Probably, the term Trike Patrol is something you have heard before. It refers to the model search in the Philippines that was initiated by an American website back in 2006. Their mode of finding female models for their episodes involved trikes, those motorcycle powered side carts that are used by commuters in and around smaller cities in the Philippines such as Angeles City or General Santos City. Using such trikes to find models for photography and scout interesting locations is somewhat of a great thing to do.
Hiring a trike driver for a couple of hours and ask him to drive you around landmarks of the city can be very interesting and mind opening. It provides a unique opportunity to observe daily life of Filipinos and their behaviour in busy situations. It’s eye opening how they avoid or confront stressful situations. Well, all of that minus the discomfort of potholes and bumper to bumper traffic with drivers sneaking their trikes past obstacles. On one side you see the innocent beauty of young students while the next person – an elder citizen fighting poverty and other inconveniences of fate such as hunger and sickness – dramatically shows how they might end up in 30 to 40 years. The Philippines are a poverty stricken country that offer little opportunities to people outside of the elites from Cebu and Makati City.
Many sleazy producers abuse this situation to pressure female models into performances they might not be proud of.

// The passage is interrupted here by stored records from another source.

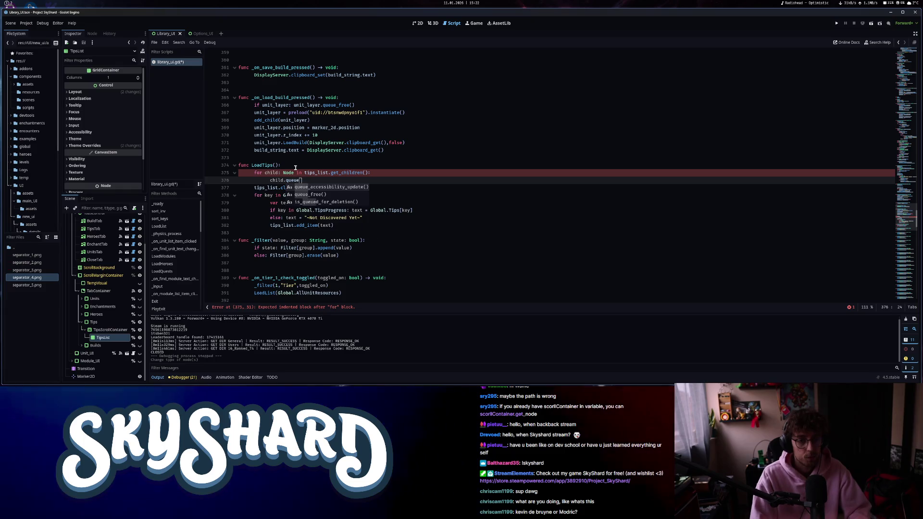
pyautogui.press('Down')
pyautogui.press('Return')
pyautogui.press('Return')
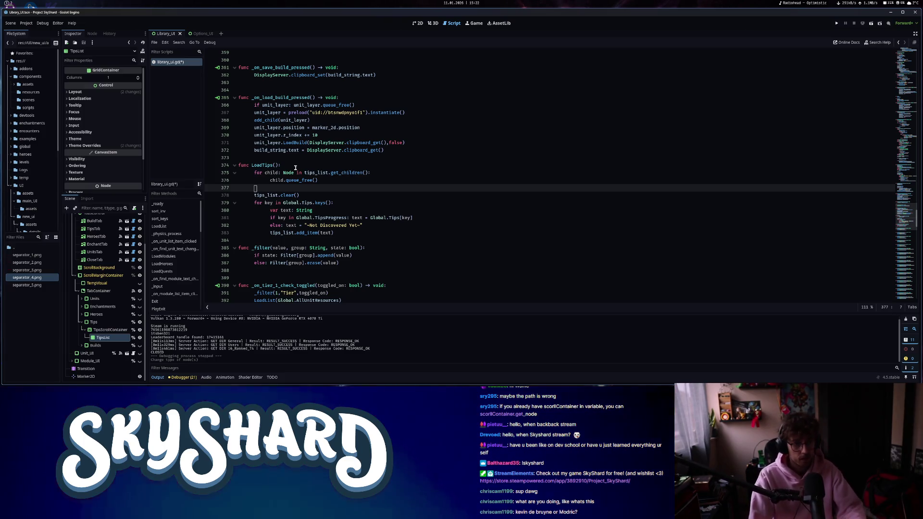
pyautogui.click(416, 24)
# Set TipsList's Columns to 2 and its horizontal and vertical Container Sizing to Shrink Center.
pyautogui.click(105, 339)
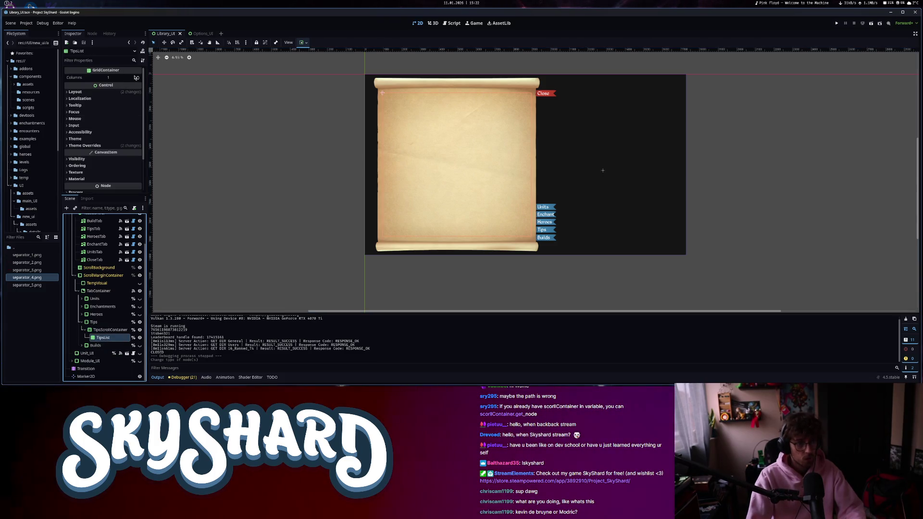
pyautogui.click(137, 76)
pyautogui.click(107, 93)
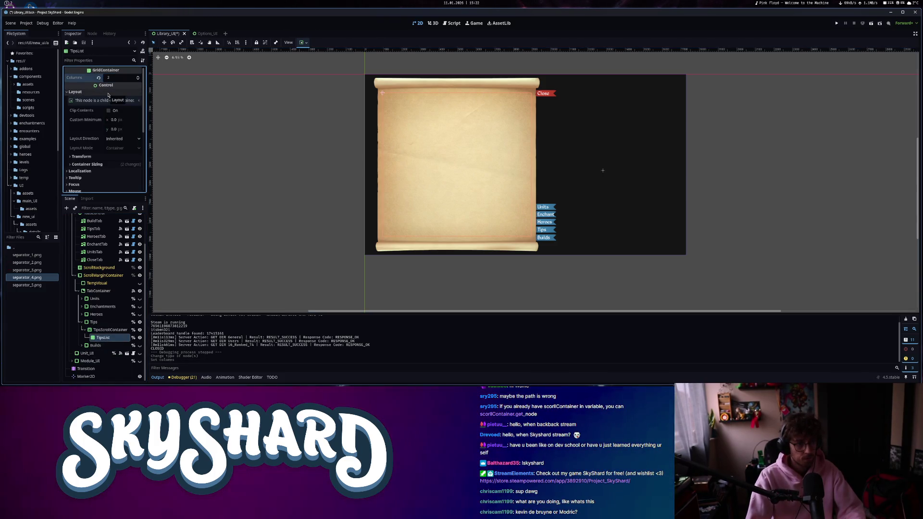
pyautogui.click(87, 165)
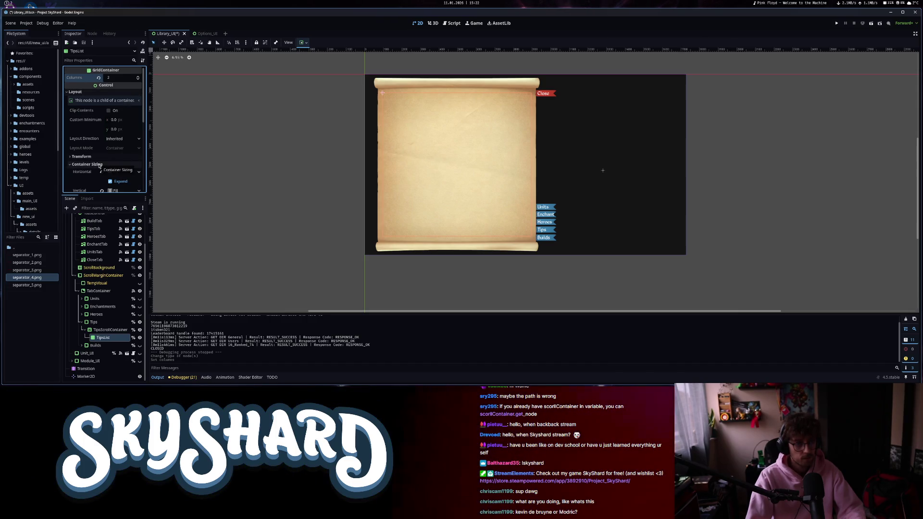
pyautogui.scroll(-2, 133, 187)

It’s a threat to society, but one of the only chances for uneducated female photo models to capture the moment of stardom – in some way, temporarily, at least. There are isolated cases of models being able to become famous models, some of whom have been featured in magazines such as FHM and Penthouse. Those who appeared in short videos on Trike Patrol, however, never made it.
For aspiring photographers Trike Patrols are still a great ways to explore and find talent in the most natural way by going back to the roots. Enjoy the bumps on your head and bottom.